Der folgende Beitrag ist vor 2021 erschienen. Unsere Redaktion hat seither ein neues Leitbild und redaktionelle Standards. Weitere Informationen finden Sie hier.

Neben den spanischen Konservativen ist die Bush-Administration der zweite Verlierer der Wahlen vom Sonntag. Sie muss den Machtwechsel auf der iberischen Halbinsel als Alarmsignal begreifen. Sollte sich die Urheberschaft islamistischer Terrorgruppen für die Madrider Anschläge bestätigen, können diese äußerst zufrieden sein. Sie haben mit zum Sturz einer Regierung beigetragen, die gemeinsam mit London zu den treuesten Verbündeten Washingtons in Europa zählte.

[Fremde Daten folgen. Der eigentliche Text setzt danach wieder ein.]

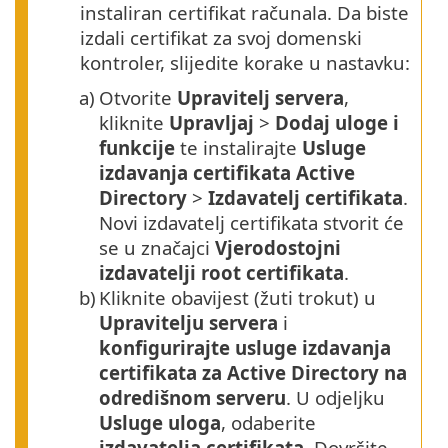
instaliran certifikat računala. Da biste
izdali certifikat za svoj domenski
kontroler, slijedite korake u nastavku:
a)
Otvorite
Upravitelj servera
,
kliknite
Upravljaj
>
Dodaj uloge i
funkcije
te instalirajte
Usluge
izdavanja certifikata Active
Directory
>
Izdavatelj certifikata
.
Novi izdavatelj certifikata stvorit će
se u značajci
Vjerodostojni
izdavatelji root certifikata
.
b)
Kliknite obavijest (žuti trokut) u
Upravitelju servera
i
konfigurirajte usluge izdavanja
certifikata za Active Directory na
odredišnom serveru
. U odjeljku
Usluge uloga
, odaberite
izdavatelja certifikata
. Dovršite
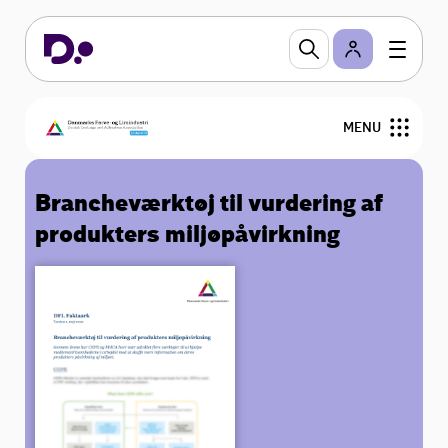
MENU
Om DFL
Brancheværktøj til vurdering af
produkters miljøpåvirkning
Regler og viden
Arrangementer
Sektioner
Branchevejledninger
Bliv medlem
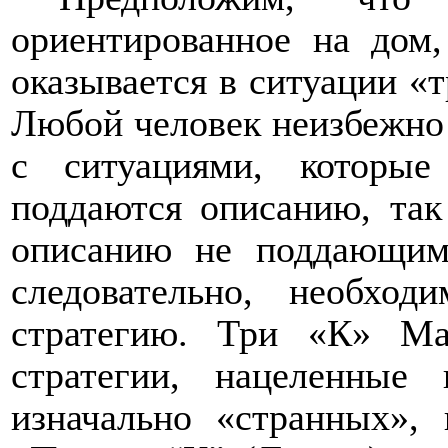
ориентированное на дом,
оказывается в ситуации «т
Любой человек неизбежно 
с ситуациями, которы
поддаются описанию, так
описанию не поддающим
следовательно, необход
стратегию. Три «К» М
стратегии, нацеленные 
изначально «странных», 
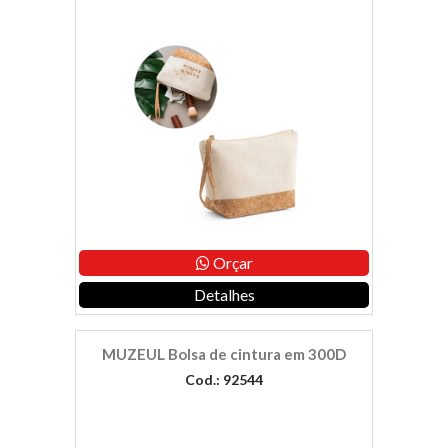
Orçar
Detalhes
MUZEUL Bolsa de cintura em 300D
Cod.: 92544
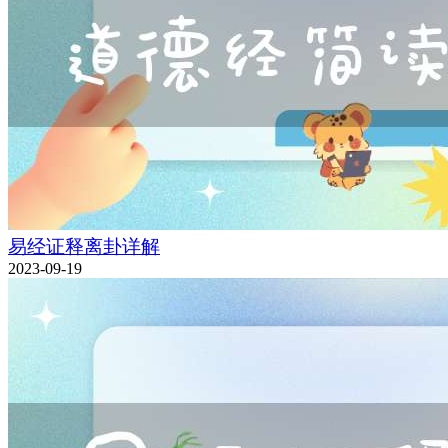
易经证释离卦详解
2023-09-19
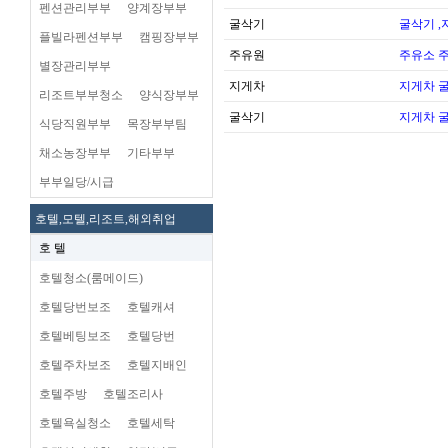
펜션관리부부
양계장부부
굴삭기
굴삭기 ,
플빌라펜션부부
캠핑장부부
주유원
주유소 
별장관리부부
지게차
지게차 
리조트부부청소
양식장부부
굴삭기
지게차 
식당직원부부
목장부부팀
채소농장부부
기타부부
부부일당/시급
호텔,모텔,리조트,해외취업
호 텔
호텔청소(룸메이드)
호텔당번보조
호텔캐셔
호텔베팅보조
호텔당번
호텔주차보조
호텔지배인
호텔주방
호텔조리사
호텔욕실청소
호텔세탁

Dabei war der in der spanischen Bevölkerung äußerst unpopuläre Irakkrieg bis zu den Anschlägen nicht mehr wahlentscheidend. Alle Umfragen sahen trotz einer weiteren Kriegsgegnerschaft eine absolute Mehrheit der Konservativen voraus. Die Sozialisten waren in der Defensive. Erst als wenige Stunden nach den Anschlägen die offizielle Version einer ETA-Urheberschaft ins Wanken geriet, kippte die Stimmung. Bei der Stimmabgabe wurden konservative Politiker vor laufender Kamera als Mörder und Faschisten beschimpft.

Es gab also nicht den von den Konservativen erhofften nationalen Schulterschluss in der Stunde der Gefahr. Nach den Anschlägen gegen italienische Soldaten im Irak beispielsweise stellte die Mehrheit der ebenfalls kriegskritischen Bevölkerung für kurze Zeit ihre Differenzen mit der Berlusconi-Regierung zurück. Hätte die spanische Bevölkerung mehrheitlich ebenso reagiert, wären die schon vorher in Führung liegenden Konservativen jetzt die haushohen Wahlsieger.

Darauf hofften auch führende Vertreter der Bush-Administration, wie unter anderem Präsident Bush, Verteidigungsminister Rumsfeld oder Sicherheitsberaterin Rice, die kurz nach den Anschlägen die "tapfere spanische Regierung und Bevölkerung" ausdrücklich für ihren Beitrag zum Antiterrorkampf lobten. Ein Sieg der spanischen Konservativen wäre für sie ein Signal gewesen, dass es einen Schulterschluss für den Krieg gegen den Terrorismus zwischen Washington und zumindest dem von ihnen gehätschelten "Neuen Europa" gibt.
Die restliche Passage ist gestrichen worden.